LE LÉVITE
D’ÉPHRAÏM.
CHANT PREMIER.
Sainte colere de la vertu, viens animer ma voix ; je dirai
les crimes de Benjamin, & les vengeances d’Israël ; je dirai
des forfaits inouis, & des châtimens encore plus terribles.
Mortels, respectez la beauté, les mœurs, l’hospitalité ; soyez
justes sans cruauté, miséricordieux sans foiblesse ; & sachez
pardonner au coupable, plutôt que de punir l’innocent.

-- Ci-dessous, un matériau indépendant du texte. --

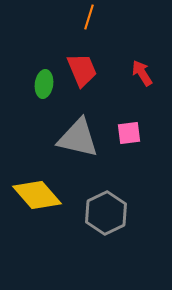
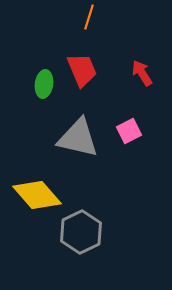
pink square: moved 2 px up; rotated 20 degrees counterclockwise
gray hexagon: moved 25 px left, 19 px down
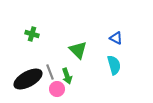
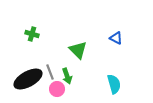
cyan semicircle: moved 19 px down
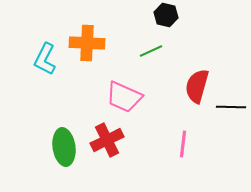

Ô vous, hommes débonnaires, ennemis de toute inhumanité ; vous qui, de peur d’envisager les crimes de vos freres, aimez mieux les laisser impunis, quel tableau viens-je offrir à vos yeux ? Le corps d’une femme coupé par pieces ; ses membres déchirés & palpitans envoyés aux douze Tribus ; tout le peuple, saisi d’horreur, élevant jusqu’au Ciel une clameur unanime, & s’écriant de concert : non, jamais rien de pareil ne s’est fait en Israël, depuis le jour où nos Peres sortirent d’Égypte jusqu’à ce jour. Peuple saint, rassemble-toi ; prononce sur cet acte horrible, & décerne le prix qu’il a mérité. À de tels forfaits celui qui détourne ses regards est un lâche, un déserteur de la justice ; la véritable humanité les envisage, pour les connoître, pour les juger, pour les détester.